Ia meremas gelas kopi di tangannya, tak menyadari bahwa sebagian isi kopi sudah tumpah ke taplak meja.

Beberapa detik kemudian, ponselnya mulai bergetar. Pertama dari grup keluarga besar. Lalu kolega di kantor. Teman SMA yang sudah lama tak menyapa. Bahkan seorang jurnalis gaya hidup yang dulu pernah mewawancarainya untuk segmen “Perempuan Berpengaruh di Balik Startup Ternama”.

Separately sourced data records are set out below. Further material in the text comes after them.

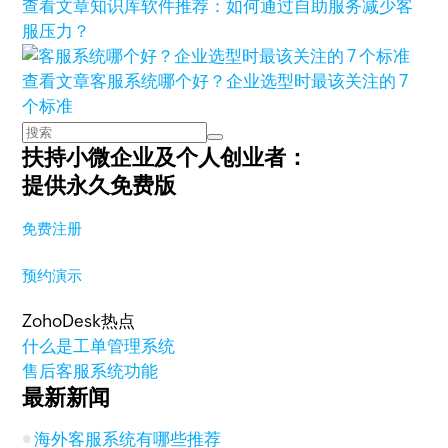
查看文章
知识库软件推荐：如何通过自助服务减少客
服压力？
查看文章
客服系统哪个好？企业选型时最该关注的 7
个标准
扶持小微企业及个人创业者：
提供永久免费版
免费注册
预约演示
ZohoDesk热点
什么是工单管理系统
售后客服系统功能
最新新闻
海外客服系统有哪些推荐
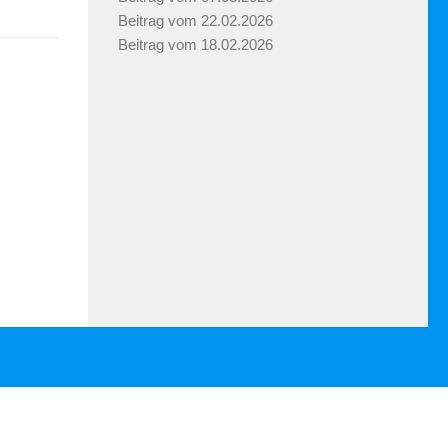
Beitrag vom 22.02.2026
Beitrag vom 18.02.2026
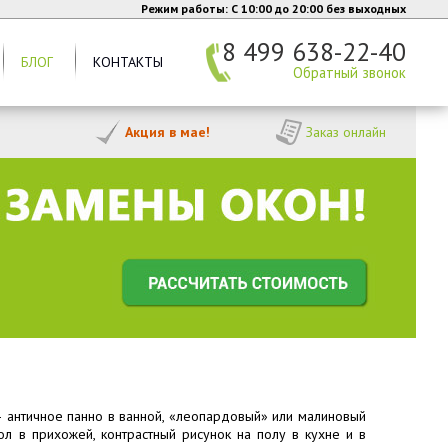
Режим работы: C 10:00 до 20:00 без выходных
8 499 638-22-40
БЛОГ
КОНТАКТЫ
Обратный звонок
Акция в мае!
Заказ онлайн
 – античное панно в ванной, «леопардовый» или малиновый
ол в прихожей, контрастный рисунок на полу в кухне и в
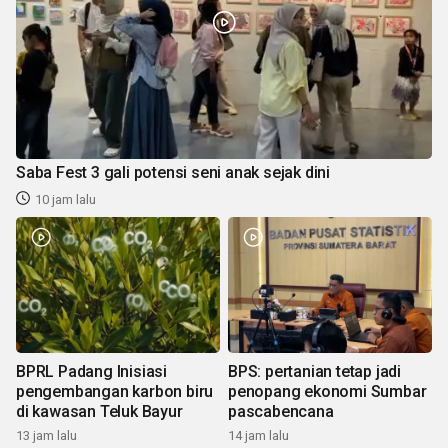
Saba Fest 3 gali potensi seni anak sejak dini
10 jam lalu
BPRL Padang Inisiasi
BPS: pertanian tetap jadi
pengembangan karbon biru
penopang ekonomi Sumbar
di kawasan Teluk Bayur
pascabencana
13 jam lalu
14 jam lalu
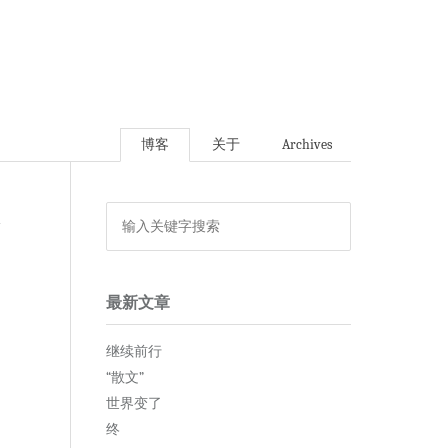
博客
关于
Archives
论
最新文章
继续前行
“散文”
世界变了
终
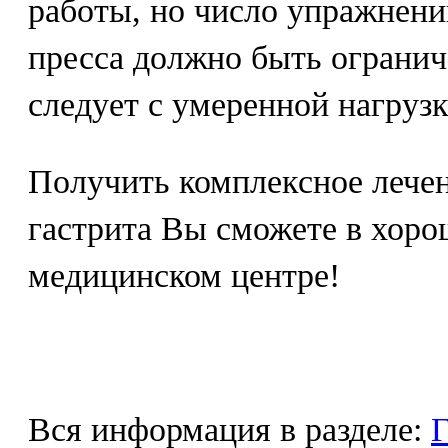
работы, но число упражнен
пресса должно быть огранич
следует с умеренной нагрузк
Получить комплексное лече
гастрита Вы сможете в хор
медицинском центре!
Вся информация в разделе:
Г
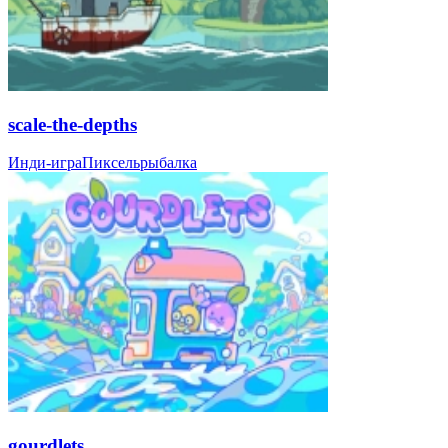
scale-the-depths
Инди-игра
Пиксель
рыбалка
gourdlets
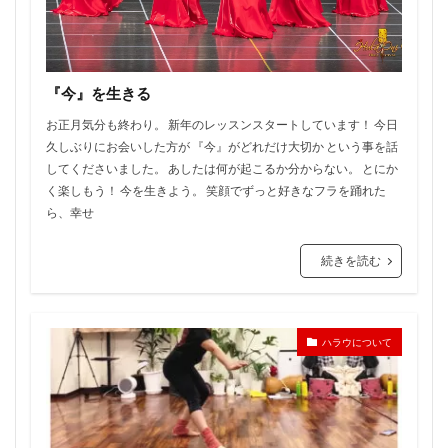
『今』を生きる
お正月気分も終わり。 新年のレッスンスタートしています！ 今日
久しぶりにお会いした方が 『今』がどれだけ大切か という事を話
してくださいました。 あしたは何が起こるか分からない。 とにか
く楽しもう！ 今を生きよう。 笑顔でずっと好きなフラを踊れた
ら、幸せ
続きを読む
ハラウについて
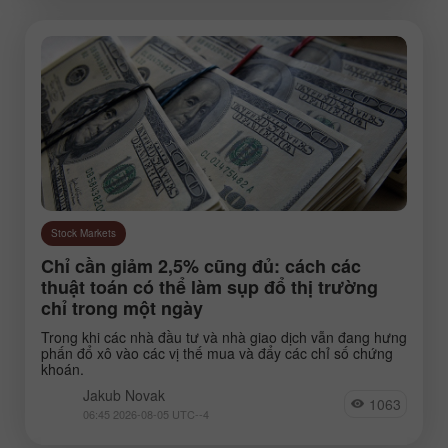
Stock Markets
Chỉ cần giảm 2,5% cũng đủ: cách các
thuật toán có thể làm sụp đổ thị trường
chỉ trong một ngày
Trong khi các nhà đầu tư và nhà giao dịch vẫn đang hưng
phấn đổ xô vào các vị thế mua và đẩy các chỉ số chứng
khoán.
Jakub Novak
1063
06:45 2026-08-05 UTC--4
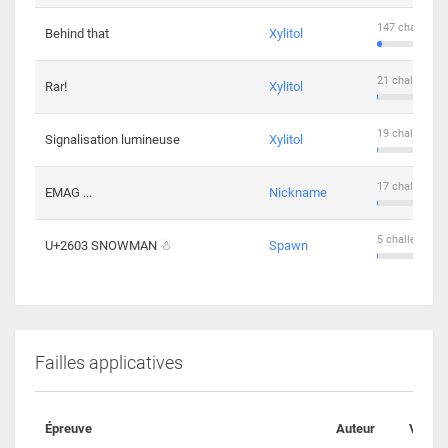
147 challenge
Behind that
Xylitol
21 challengers
Rar!
Xylitol
19 challengers
Signalisation lumineuse
Xylitol
17 challengers
EMAG ...
Nickname
5 challengers 
U+2603 SNOWMAN ☃
Spawn
Failles applicatives
Épreuve
Auteur
Valida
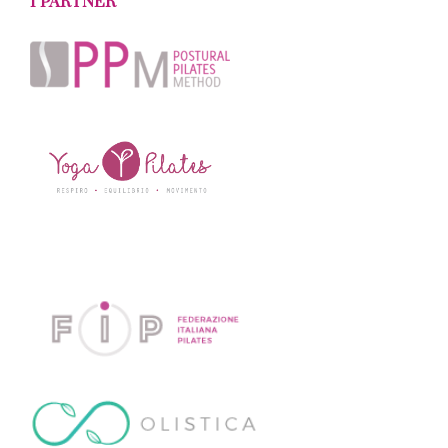
I PARTNER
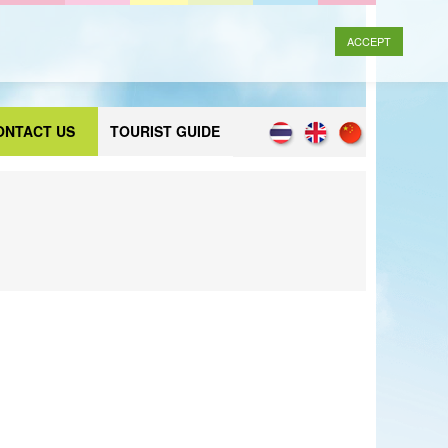
ACCEPT
ONTACT US
TOURIST GUIDE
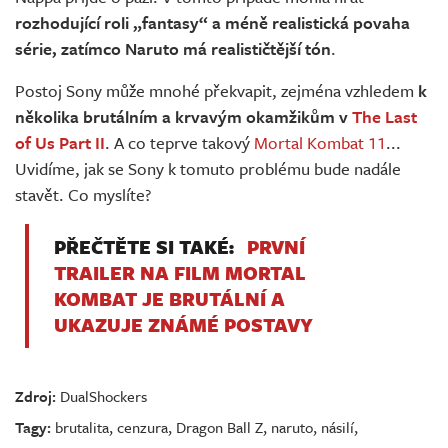
rozhodující roli „fantasy“ a méně realistická povaha
série, zatímco Naruto má realističtější tón
.
Postoj Sony může mnohé překvapit, zejména vzhledem
k
několika brutálním a krvavým okamžikům v
The Last
of Us Part II
. A co teprve takový
Mortal Kombat 11
...
Uvidíme, jak se Sony k tomuto problému bude nadále
stavět. Co myslíte?
PŘEČTĚTE SI TAKÉ:
PRVNÍ
TRAILER NA FILM MORTAL
KOMBAT JE BRUTÁLNÍ A
UKAZUJE ZNÁMÉ POSTAVY
Zdroj:
DualShockers
Tagy:
brutalita
,
cenzura
,
Dragon Ball Z
,
naruto
,
násilí
,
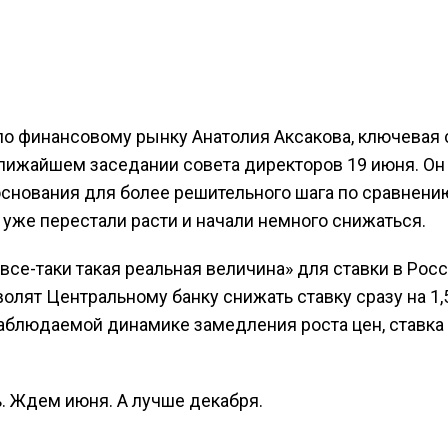
о финансовому рынку Анатолия Аксакова, ключевая 
ближайшем заседании совета директоров 19 июня. Он
основания для более решительного шага по сравнени
же перестали расти и начали немного снижаться.
все-таки такая реальная величина» для ставки в Росс
олят Центральному банку снижать ставку сразу на 1
наблюдаемой динамике замедления роста цен, ставка
. Ждем июня. А лучше декабря.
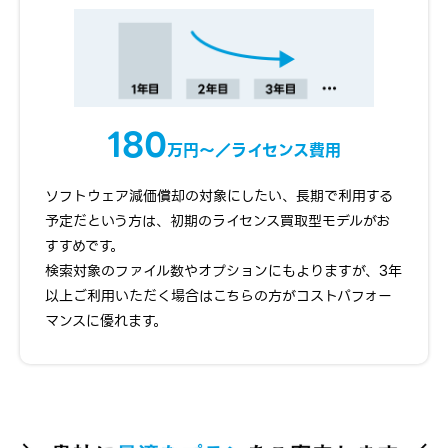
180
万円〜／ライセンス費用
ソフトウェア減価償却の対象にしたい、長期で利用する
予定だという方は、初期のライセンス買取型モデルがお
すすめです。
検索対象のファイル数やオプションにもよりますが、3年
以上ご利用いただく場合はこちらの方がコストパフォー
マンスに優れます。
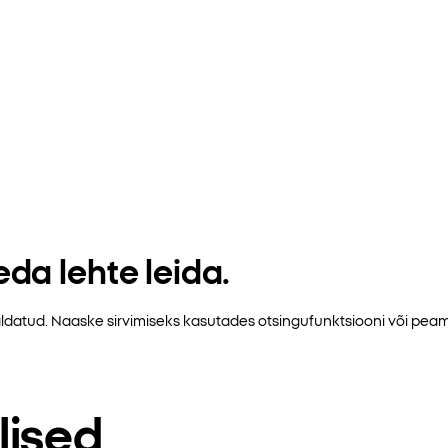
da lehte leida.
emaldatud. Naaske sirvimiseks kasutades otsingufunktsiooni või pe
lised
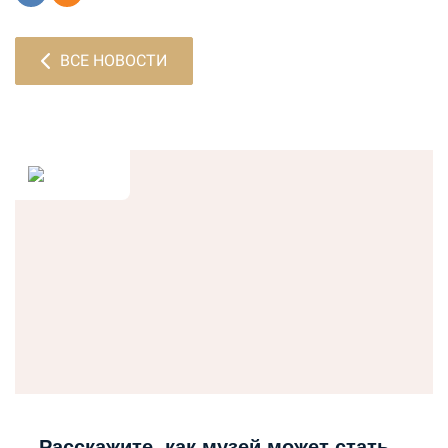
ВСЕ НОВОСТИ
Расскажите, как музей может стать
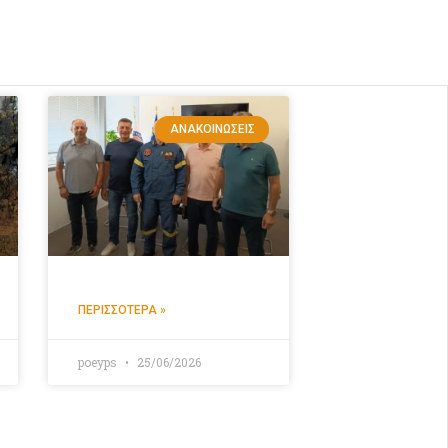
ΑΝΑΚΟΙΝΏΣΕΙΣ
ΠΕΡΙΣΣΌΤΕΡΑ »
poeyps
25/06/2026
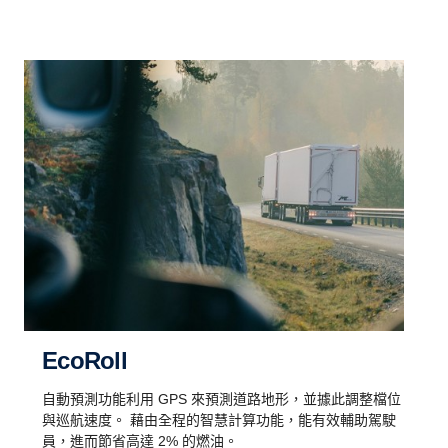
EcoRoll
自動預測功能利用 GPS 來預測道路地形，並據此調整檔位
與巡航速度。 藉由全程的智慧計算功能，能有效輔助駕駛
員，進而節省高達 2% 的燃油。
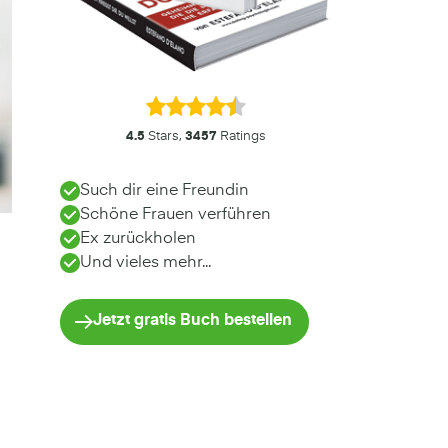
4.5
Stars,
3457
Ratings
Such dir eine Freundin
Schöne Frauen verführen
Ex zurückholen
Und vieles mehr...
Jetzt gratis Buch bestellen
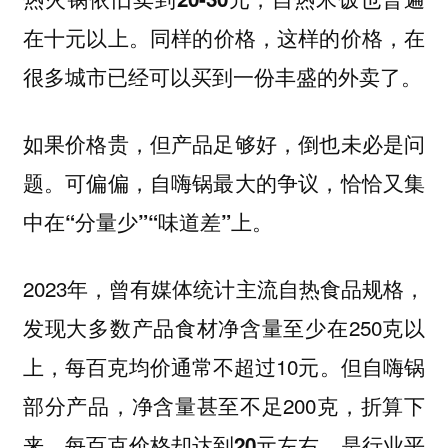
同样的价格，这样的价格，在
在十元以上。
很多城市已经可以买到一份丰盛的外卖了。
如果价格贵，但产品足够好，倒也未必是问
题。可偏偏，自嗨锅最大的争议，恰恰又集
中在
“分量少”“味道差”上。
2023年，曾有媒体统计主流自热食品规格，
发现大多数产品食材净含量至少在250克以
上，每百克均价通常不超过10元。但自嗨锅
部分产品，净含量甚至不足200克，折算下
来，
每百克价格却达到20元左右，是行业平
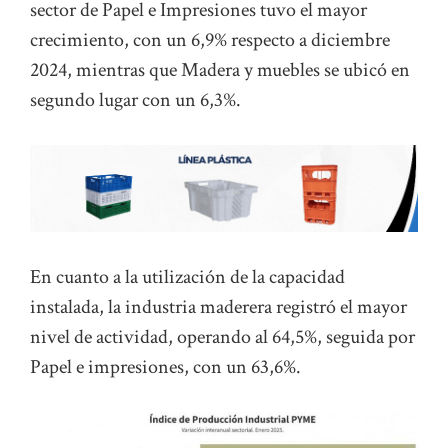
sector de Papel e Impresiones tuvo el mayor
crecimiento, con un 6,9% respecto a diciembre
2024, mientras que Madera y muebles se ubicó en
segundo lugar con un 6,3%.
En cuanto a la utilización de la capacidad
instalada, la industria maderera registró el mayor
nivel de actividad, operando al 64,5%, seguida por
Papel e impresiones, con un 63,6%.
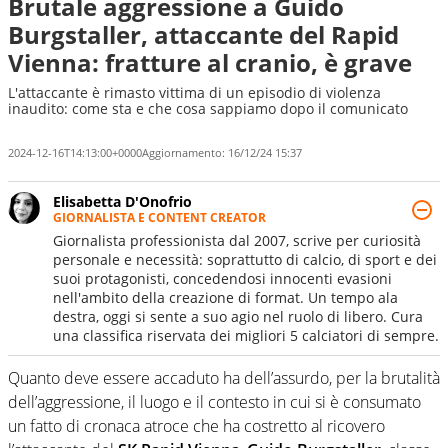
Brutale aggressione a Guido
Burgstaller, attaccante del Rapid
Vienna: fratture al cranio, è grave
L'attaccante è rimasto vittima di un episodio di violenza
inaudito: come sta e che cosa sappiamo dopo il comunicato
2024-12-16T14:13:00+0000
Aggiornamento:
16/12/24 15:37
Elisabetta D'Onofrio
GIORNALISTA E CONTENT CREATOR
Giornalista professionista dal 2007, scrive per curiosità
personale e necessità: soprattutto di calcio, di sport e dei
suoi protagonisti, concedendosi innocenti evasioni
nell'ambito della creazione di format. Un tempo ala
destra, oggi si sente a suo agio nel ruolo di libero. Cura
una classifica riservata dei migliori 5 calciatori di sempre.
Quanto deve essere accaduto ha dell’assurdo, per la brutalità
dell’aggressione, il luogo e il contesto in cui si è consumato
un fatto di cronaca atroce che ha costretto al ricovero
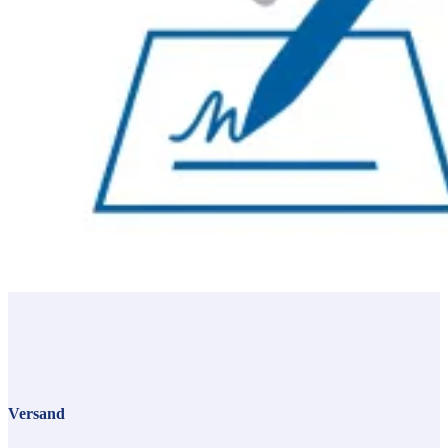
Versand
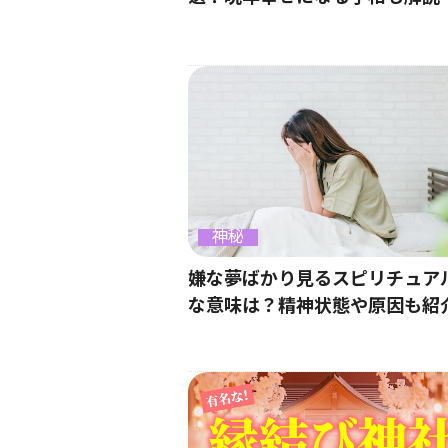
神秘
嫌な夢ばかり見るスピリチュア
な意味は？精神状態や原因も紹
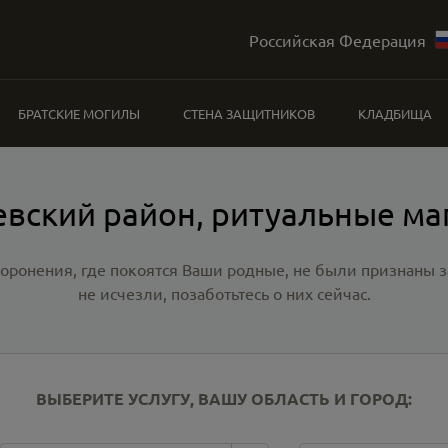
Российская Федерация
БРАТСКИЕ МОГИЛЫ
СТЕНА ЗАЩИТНИКОВ
КЛАДБИЩА
евский район, ритуальные ма
хоронения, где покоятся Ваши родные, не были признаны
не исчезли, позаботьтесь о них сейчас.
ВЫБЕРИТЕ УСЛУГУ, ВАШУ ОБЛАСТЬ И ГОРОД:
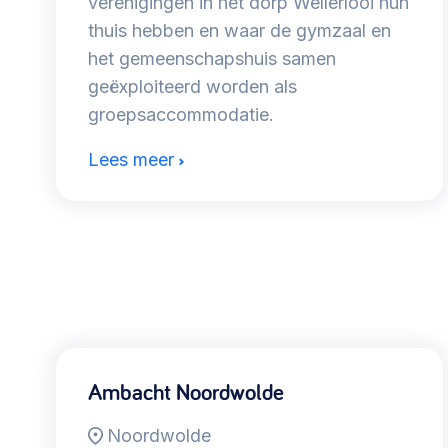
verenigingen in het dorp Wellerlooi hun
thuis hebben en waar de gymzaal en
het gemeenschapshuis samen
geëxploiteerd worden als
groepsaccommodatie.
Lees meer
Ambacht Noordwolde
Noordwolde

Notifikasi datang seperti tembakan peluru.

Tiap satu menyentuh layar, satu sisi dalam dirinya runtuh sedikit demi sedikit.

Kamu nggak akan buat pernyataan resmi?

Namira, kamu masih tinggal di rumah Papa? Atau sudah pisah properti?

Kami perlu tahu sikapmu agar komunikasi ke media bisa kami kendalikan.

Pernyataan, sikap, komunikasi. Semua kata-kata itu terasa asing, dingin dan mekanis. Seolah yang sedang disorot bukan kehidupan, tapi krisis PR sebuah perusahaan.

Namira berjalan ke dapur, mencuci tangan dengan gerakan tak beraturan. Tangannya menggigil. Ia berhenti, menatap wajahnya di pantulan lemari kaca. Matanya terlihat lelah. Tpi lebih dari itu, ia merasa asing dengan dirinya sendiri.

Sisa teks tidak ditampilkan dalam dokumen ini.